Thursday will begin the first round of what may be the final four rounds of men’s professional golf in Houston, Texas after a 72-year run in Space City. If you want to see Phil Mickelson, Jordan Spieth, and Rickie Fowler playing in the PGA tour event in Houston, you better hustle out to this year’s 2018 Houston Open. Some are even saying that there might not be a PGA stop in H-town beginning next season.
The Houston Open began in 1946 and was won, appropriately, by a Texan named Byron Nelson. Other notable winners in the Bayou City include Arnold Palmer (twice), Gary Player, Curtis Strange (three times), Payne Stewart, Hal Sutton, and Fred Couples.
For the past 24 years, Shell Oil Company has sponsored Houston’s PGA tournament under the banner of the Shell Houston Open (SHO).
However, 2017’s event marked the final year of Shell’s corporate generosity. Over the years, the Shell Houston Open has raised millions of dollars for Houston area charities while giving players a final opportunity for a Masters’ tune-up in the week preceding golf’s first major event.
Though your intrepid writer has yet to uncover an official reason why Shell dropped their sponsorship, it is quite possible that several years of relatively low oil prices and lagging corporate profits made it hard for the company to justify the hefty annual financial commitment required to sponsor the tournament.
One source indicated that a primary corporate sponsor will be required to commit spending a minimum of $5 million annually to have their name attached to a PGA tour event. Despite SwampSwami’s personal attendance at several SHO events and faithful purchases of Shell gasoline over the years, it is probably difficult for the corporate marketing gurus at Shell to confirm that gasoline and other brand names have continued to receive a noticeable increase in sales, market share and corporate goodwill resulting from the company’s steep annual financial outlays with Houston’s PGA golf stop.
Unfortunately for the city of Houston and its golf fans, another corporate sponsor has yet to emerge in the ensuing year to pick up the tab for this event. In addition to last summer’s massive floods from Hurricane Harvey, the past twelve months have remained tough for Houston’s energy business as oil, natural gas, and corporate stock prices kept slip-sliding away.
Timing is everything. Even in the nation’s fourth largest city, the PGA and the executives running the Houston Open have been unable to land another title sponsor willing to sign a multi-year contract to sponsor the golf tournament..

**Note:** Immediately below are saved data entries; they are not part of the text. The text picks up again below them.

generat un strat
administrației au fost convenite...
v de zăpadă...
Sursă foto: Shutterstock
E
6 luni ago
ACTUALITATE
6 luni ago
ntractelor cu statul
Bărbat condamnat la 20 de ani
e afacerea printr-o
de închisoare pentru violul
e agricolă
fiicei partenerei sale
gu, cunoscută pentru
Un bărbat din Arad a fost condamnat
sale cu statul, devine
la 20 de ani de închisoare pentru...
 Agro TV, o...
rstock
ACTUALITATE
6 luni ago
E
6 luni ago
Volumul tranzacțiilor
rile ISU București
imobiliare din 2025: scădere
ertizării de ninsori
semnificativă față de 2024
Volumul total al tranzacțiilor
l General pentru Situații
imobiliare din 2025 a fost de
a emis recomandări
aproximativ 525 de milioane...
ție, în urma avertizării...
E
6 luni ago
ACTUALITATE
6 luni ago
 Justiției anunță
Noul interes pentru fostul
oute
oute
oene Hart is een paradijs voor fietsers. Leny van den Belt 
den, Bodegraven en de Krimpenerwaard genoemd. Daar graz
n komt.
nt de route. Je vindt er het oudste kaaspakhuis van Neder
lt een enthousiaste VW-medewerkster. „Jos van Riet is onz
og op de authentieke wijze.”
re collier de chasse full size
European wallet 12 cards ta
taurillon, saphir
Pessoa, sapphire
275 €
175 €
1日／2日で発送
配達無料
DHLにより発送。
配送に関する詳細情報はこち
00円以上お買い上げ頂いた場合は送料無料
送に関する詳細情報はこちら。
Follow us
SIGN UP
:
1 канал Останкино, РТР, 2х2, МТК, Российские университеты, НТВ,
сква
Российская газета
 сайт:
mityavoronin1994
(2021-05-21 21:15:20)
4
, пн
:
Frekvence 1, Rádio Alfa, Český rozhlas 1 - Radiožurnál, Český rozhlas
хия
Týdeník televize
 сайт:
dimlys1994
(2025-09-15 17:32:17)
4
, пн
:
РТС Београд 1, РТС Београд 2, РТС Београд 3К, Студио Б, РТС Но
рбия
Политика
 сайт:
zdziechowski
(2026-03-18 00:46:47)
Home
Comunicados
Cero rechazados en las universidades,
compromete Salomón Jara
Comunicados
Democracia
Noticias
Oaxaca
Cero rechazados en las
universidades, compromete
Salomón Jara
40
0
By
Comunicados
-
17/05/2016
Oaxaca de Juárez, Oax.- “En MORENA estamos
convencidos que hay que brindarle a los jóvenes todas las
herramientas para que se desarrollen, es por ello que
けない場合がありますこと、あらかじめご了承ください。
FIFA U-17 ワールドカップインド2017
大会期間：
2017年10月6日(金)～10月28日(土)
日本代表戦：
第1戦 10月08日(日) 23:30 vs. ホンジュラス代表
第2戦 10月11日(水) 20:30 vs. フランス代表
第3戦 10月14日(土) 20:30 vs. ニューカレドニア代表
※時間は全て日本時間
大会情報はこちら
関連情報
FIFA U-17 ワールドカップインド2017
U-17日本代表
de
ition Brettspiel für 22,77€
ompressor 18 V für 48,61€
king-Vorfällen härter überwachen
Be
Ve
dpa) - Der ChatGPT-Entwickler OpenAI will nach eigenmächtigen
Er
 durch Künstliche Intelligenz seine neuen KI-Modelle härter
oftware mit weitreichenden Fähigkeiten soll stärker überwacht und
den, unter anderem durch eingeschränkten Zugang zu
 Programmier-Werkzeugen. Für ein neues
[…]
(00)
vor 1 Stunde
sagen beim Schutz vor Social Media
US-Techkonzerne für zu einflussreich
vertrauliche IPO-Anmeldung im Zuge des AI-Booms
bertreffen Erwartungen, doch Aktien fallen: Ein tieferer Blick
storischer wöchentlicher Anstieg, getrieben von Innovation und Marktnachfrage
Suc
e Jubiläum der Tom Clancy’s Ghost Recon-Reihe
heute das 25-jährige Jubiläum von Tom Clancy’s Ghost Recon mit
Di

The word is already circulating that the PGA is already looking to move the Valero San Antonio Open into Houston’s slot in the golf line-up beginning next season. Ouch. It’s bad enough that the Alamo City’s NBA Spurs have bested the Rockets in the basketball playoffs several times over the past 20 years, now Houston’s I-10 rival may be taking the city’s coveted pre-Masters spot on the PGA tour beginning in 2019.
Personally, I have to believe there is more to this story than what little we have heard and read on the surface (politics, anyone?).
For the PGA tour, though, the loss of Houston’s major corporate sponsor and, ultimately, a signature annual golf event in a major metropolitan area should be seen as an extremely loud wake-up call for the sport.
Professional golf needs to make a number changes (fewer tournaments, lower purses, and how about a shot clock to speed-up the game?) ASAP, or Houston won’t be the last PGA stop saying “B-bye” to the tour soon.